In [2]:
import findspark
findspark.init()
from pyspark.sql import SparkSession
from pyspark.sql import functions as func
from pyspark.sql.types import StructType, StructField, StringType, IntegerType, FloatType

spark = SparkSession.builder.appName("MinTemperatures").getOrCreate()

schema = StructType([StructField("stationID", StringType(), True),
                    StructField("data", IntegerType(), True),
                    StructField("measure_type", StringType(), True),
                    StructField("temperature", FloatType(), True)])

df = spark.read.schema(schema).csv(r"C:\DataScience\Jupyter Files\Spark\Datasets\1800.csv")
df.printSchema()

# Filter out all but TMIN entries
minTemps = df.filter(df.measure_type == "TMIN")

# Select only stationID and temperature
stationTemps = minTemps.select("stationID", "temperature")

# Aggregate to find minimum temperature for every station
minTempsByStation = stationTemps.groupBy("stationID").min("temperature")
minTempsByStation.show()

root
 |-- stationID: string (nullable = true)
 |-- data: integer (nullable = true)
 |-- measure_type: string (nullable = true)
 |-- temperature: float (nullable = true)

+-----------+----------------+
|  stationID|min(temperature)|
+-----------+----------------+
|ITE00100554|          -148.0|
|EZE00100082|          -135.0|
+-----------+----------------+



Note that here we set a schema for the file we read. This is because the file is not a structured data type, and we need to manually set the headers for it.

In [1]:
import findspark
findspark.init()
from pyspark.sql import SparkSession
from pyspark.sql import functions as func
from pyspark.sql.types import StructType, StructField, StringType, IntegerType, FloatType

spark = SparkSession.builder.appName("MinTemperatures").getOrCreate()

schema = StructType([StructField("stationID", StringType(), True),
                    StructField("data", IntegerType(), True),
                    StructField("measure_type", StringType(), True),
                    StructField("temperature", FloatType(), True)])

df = spark.read.schema(schema).csv(r"C:\DataScience\Jupyter Files\Spark\Datasets\1800.csv")
df.printSchema()

# Filter out all but TMIN entries
minTemps = df.filter(df.measure_type == "TMIN")

# Select only stationID and temperature
stationTemps = minTemps.select("stationID", "temperature")

# Aggregate to find minimum temperature for every station
minTempsByStation = stationTemps.groupBy("stationID").min("temperature")

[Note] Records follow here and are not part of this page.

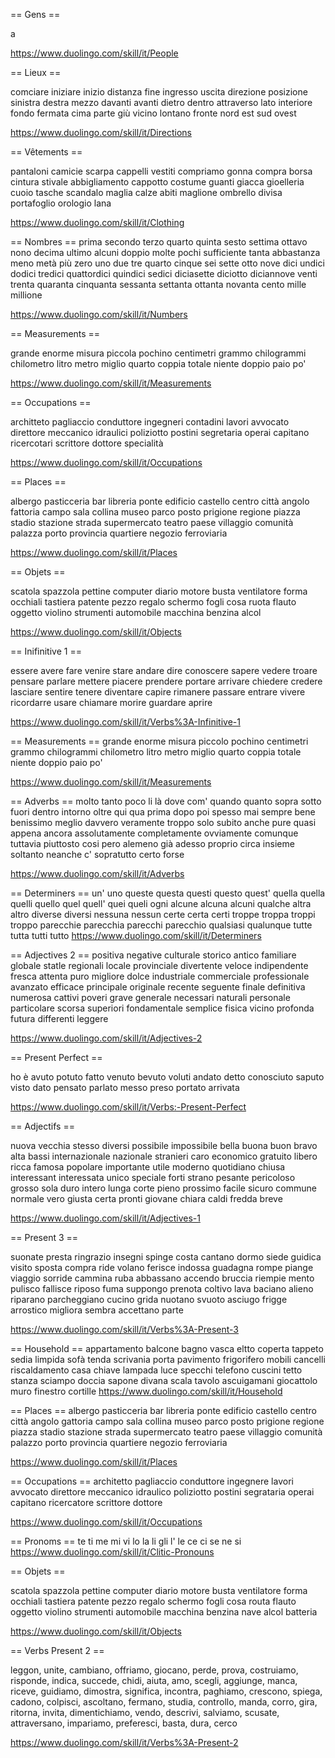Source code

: == Gens ==

a

https://www.duolingo.com/skill/it/People


== Lieux ==

comciare iniziare inizio distanza fine ingresso uscita direzione posizione sinistra destra mezzo davanti avanti dietro dentro attraverso lato interiore fondo fermata cima parte giù vicino lontano fronte nord est sud ovest

https://www.duolingo.com/skill/it/Directions

== Vêtements ==

pantaloni camicie scarpa cappelli vestiti compriamo gonna compra borsa cintura stivale abbigliamento cappotto costume guanti giacca gioelleria cuoio tasche scandalo maglia calze abiti maglione ombrello divisa portafoglio orologio lana 

https://www.duolingo.com/skill/it/Clothing

== Nombres ==
prima secondo terzo quarto quinta sesto settima ottavo nono decima ultimo 
alcuni doppio molte pochi sufficiente tanta abbastanza meno metà più
zero uno due tre quarto cinque sei sette otto nove dici undici dodici tredici quattordici quindici sedici diciasette diciotto diciannove venti trenta quaranta cinquanta sessanta settanta ottanta novanta cento mille millione 

https://www.duolingo.com/skill/it/Numbers

== Measurements ==

grande enorme misura piccola pochino centimetri grammo chilogrammi chilometro litro metro miglio quarto coppia totale niente doppio paio po'

https://www.duolingo.com/skill/it/Measurements

== Occupations ==

architteto pagliaccio conduttore ingegneri contadini lavori avvocato direttore meccanico idraulici poliziotto postini segretaria operai capitano ricercotari scrittore dottore specialità

https://www.duolingo.com/skill/it/Occupations

== Places ==

albergo pasticceria bar libreria ponte edificio castello centro città angolo fattoria campo sala collina museo parco posto prigione regione piazza stadio stazione strada supermercato teatro paese villaggio comunità palazza porto provincia quartiere negozio ferroviaria

https://www.duolingo.com/skill/it/Places

== Objets ==

scatola spazzola pettine computer diario motore busta ventilatore forma occhiali tastiera patente pezzo regalo schermo fogli cosa ruota flauto oggetto violino strumenti automobile macchina benzina alcol

https://www.duolingo.com/skill/it/Objects

== Inifinitive 1 ==

essere avere fare venire stare andare dire conoscere sapere vedere troare pensare parlare mettere piacere prendere portare arrivare chiedere credere lasciare sentire tenere diventare capire rimanere passare entrare vivere ricordarre usare chiamare morire guardare aprire

https://www.duolingo.com/skill/it/Verbs%3A-Infinitive-1

== Measurements ==
grande enorme misura piccolo pochino centimetri grammo chilogrammi chilometro litro metro miglio quarto coppia totale niente doppio paio po'

https://www.duolingo.com/skill/it/Measurements

== Adverbs ==
molto tanto poco li là dove com' quando quanto sopra sotto fuori dentro intorno oltre qui qua prima dopo poi spesso mai sempre bene benissimo meglio davvero veramente troppo solo subito anche pure quasi appena ancora assolutamente completamente ovviamente comunque tuttavia piuttosto cosi pero alemeno già adesso proprio circa insieme soltanto neanche c' sopratutto certo forse

https://www.duolingo.com/skill/it/Adverbs

== Determiners ==
un' uno queste questa questi questo quest'
quella quella quelli quello quel quell' quei
queli ogni alcune alcuna alcuni qualche altra
altro diverse diversi nessuna nessun certe certa certi
troppe troppa troppi troppo parecchie parecchia
parecchi parecchio qualsiasi qualunque tutte tutta tutti tutto
https://www.duolingo.com/skill/it/Determiners

== Adjectives 2 ==
positiva negative culturale storico antico familiare globale statle regionali locale provinciale divertente veloce indipendente fresca attenta puro migliore dolce
industriale commerciale professionale avanzato efficace principale originale recente seguente finale definitiva numerosa cattivi poveri grave generale necessari naturali personale particolare scorsa superiori fondamentale semplice fisica vicino profonda futura differenti leggere


https://www.duolingo.com/skill/it/Adjectives-2

== Present Perfect ==

ho è avuto potuto fatto venuto bevuto voluti andato detto conosciuto saputo visto dato pensato parlato messo preso portato arrivata


https://www.duolingo.com/skill/it/Verbs:-Present-Perfect

== Adjectifs ==

nuova vecchia stesso diversi possibile impossibile bella buona buon bravo alta bassi internazionale nazionale stranieri caro economico gratuito libero ricca famosa popolare importante utile moderno quotidiano chiusa interessant interessata unico speciale forti strano pesante pericoloso grosso sola duro intero lunga corte pieno prossimo facile sicuro commune normale vero giusta certa pronti giovane chiara caldi fredda breve

https://www.duolingo.com/skill/it/Adjectives-1

== Present 3 ==

suonate presta ringrazio insegni spinge costa cantano dormo siede guidica visito sposta compra ride volano ferisce indossa guadagna rompe piange viaggio sorride cammina ruba abbassano accendo bruccia riempie mento pulisco fallisce riposo fuma suppongo prenota coltivo lava baciano alieno riparano parcheggiano cucino grida nuotano svuoto asciugo frigge arrostico migliora sembra accettano parte

https://www.duolingo.com/skill/it/Verbs%3A-Present-3

== Household ==
appartamento balcone bagno vasca eltto coperta tappeto sedia limpida sofà tenda scrivania porta pavimento frigorifero mobili cancelli riscaldamento casa chiave lampada luce specchi telefono cuscini tetto stanza sciampo doccia sapone divana scala tavolo ascuigamani giocattolo muro finestro cortille 
https://www.duolingo.com/skill/it/Household

== Places ==
albergo pasticceria bar libreria ponte edificio castello centro città angolo gattoria campo sala collina museo parco posto prigione regione piazza stadio stazione strada supermercato teatro paese villaggio comunità palazzo porto provincia quartiere negozio ferroviaria

https://www.duolingo.com/skill/it/Places

== Occupations ==
architetto pagliaccio conduttore ingegnere lavori avvocato direttore meccanico idraulico poliziotto postini segrataria operai capitano ricercatore scrittore dottore

https://www.duolingo.com/skill/it/Occupations

== Pronoms ==
te ti me mi vi lo
la li gli l' le
ce ci se ne si
https://www.duolingo.com/skill/it/Clitic-Pronouns

== Objets ==

scatola spazzola pettine computer diario motore busta ventilatore forma occhiali tastiera patente pezzo regalo schermo fogli cosa routa flauto oggetto violino strumenti automobile macchina benzina nave alcol batteria

https://www.duolingo.com/skill/it/Objects


== Verbs Present 2 ==

leggon, unite, cambiano, offriamo, giocano, perde, prova, costruiamo, risponde, indica, succede, chidi, aiuta, amo, scegli, aggiunge, manca, riceve, guidiamo, dimostra, significa, incontra, paghiamo, crescono, spiega, cadono, colpisci, ascoltano, fermano, studia, controllo, manda, corro, gira, ritorna, invita, dimentichiamo, vendo, descrivi, salviamo, scusate, attraversano, impariamo, preferesci, basta, dura, cerco

https://www.duolingo.com/skill/it/Verbs%3A-Present-2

# Convert temperature to F and sort the dataset
minTempsByStationF = minTempsByStation.withColumn("temperature", func.round(func.col("min(temperature)") * 0.1 * (9.0 / 5.0)
                                                                           + 32.0, 2)).select("stationID", "temperature").sort("temperature")
minTempsByStationF.show()
spark.stop()

root
 |-- stationID: string (nullable = true)
 |-- data: integer (nullable = true)
 |-- measure_type: string (nullable = true)
 |-- temperature: float (nullable = true)

+-----------+----------------+
|  stationID|min(temperature)|
+-----------+----------------+
|ITE00100554|          -148.0|
|EZE00100082|          -135.0|
+-----------+----------------+

+-----------+-----------+
|  stationID|temperature|
+-----------+-----------+
|ITE00100554|       5.36|
|EZE00100082|        7.7|
+-----------+-----------+



**withColumn()** creates a new column named *temperature* with values in the second argument. The third argument means round the value to 2 decimal places.